_本文抜粋_:
齋藤百鬼の俳句閑日

俳句に遊び遊ばれて

富田木歩を偲んで(1)

2007年09月05日 | Weblog
九月一日は富田木歩の忌日であった。
木歩は、僕にとっては気になる俳人の一人である。
小型の歳時記などでは解説も例句もないが、「角川大歳時記・秋」にはさすが載っている。
その解説でも充分、木歩の概略はわかるが、やはり辞典のほうが詳しい。「現代俳句大辞典」(明治書院)によれば、以下のようである。

「明治30・4・14~大正12・9・1。東京本所向島生。本名一(はじめ)。旧号吟波。居を螻鳴書屋または平和堂という。二歳のとき、病のため下肢の自由を失い、貧窮のうちに育つ。そのため義務教育を受けることなく、いろはかるたや紙めんこで、わずかに仮名文字を覚え、振仮名をたよりに新聞雑誌を、また手当たり次第に読みふけったという。俳句は大正三年「ホトトギス」初学欄によって原石鼎の指導をうく。次いで大正四年やまと俳壇を通じて臼田亜浪に師事し「石楠」に加盟。大正六年新井声風を織り親交をむすぶ。「茜」同人となり俳号を木歩と改む。大正八年肺を病み、しかも病苦とたたかいながらも句作に精進し、特異な作風をもって境涯の作家とたたえられた。大正十年秋、黒田呵雪・新井声風と共に石楠を去り、翌年渡辺水巴の「曲水」に参加、句稿「一人三昧」を連載。大正十二年九月一日、関東大震災に業火に追われ、向島枕橋近くの堤の水際で横死す。享年二十六。また句碑は三囲神社境内に建つ。昭和三九年新井声風編著「決定版富田木歩全集」が出版された。

_作業項目 a_:
一覧の全行を、空行を除いて1行につき1つの文字列とするJSONリストに変換してもらえますか。
本文と一覧は互いに関係がありません。

[保存済みの項目]

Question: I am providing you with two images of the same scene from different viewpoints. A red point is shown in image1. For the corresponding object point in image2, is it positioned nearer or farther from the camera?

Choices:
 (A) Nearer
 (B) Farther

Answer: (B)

_作業項目 b_:
本文に引用された辞典の記述には、木歩本人のほかにどんな人物の名前が出てきますか。すべて挙げてください。

_練習の解答 a_:
[
  "Question: I am providing you with two images of the same scene from different viewpoints. A red point is shown in image1. For the corresponding object point in image2, is it positioned nearer or farther from the camera?",
  "Choices:",
  " (A) Nearer",
  " (B) Farther",
  "Answer: (B)"
]

_練習の解答 b_:
原石鼎、臼田亜浪、新井声風、黒田呵雪、渡辺水巴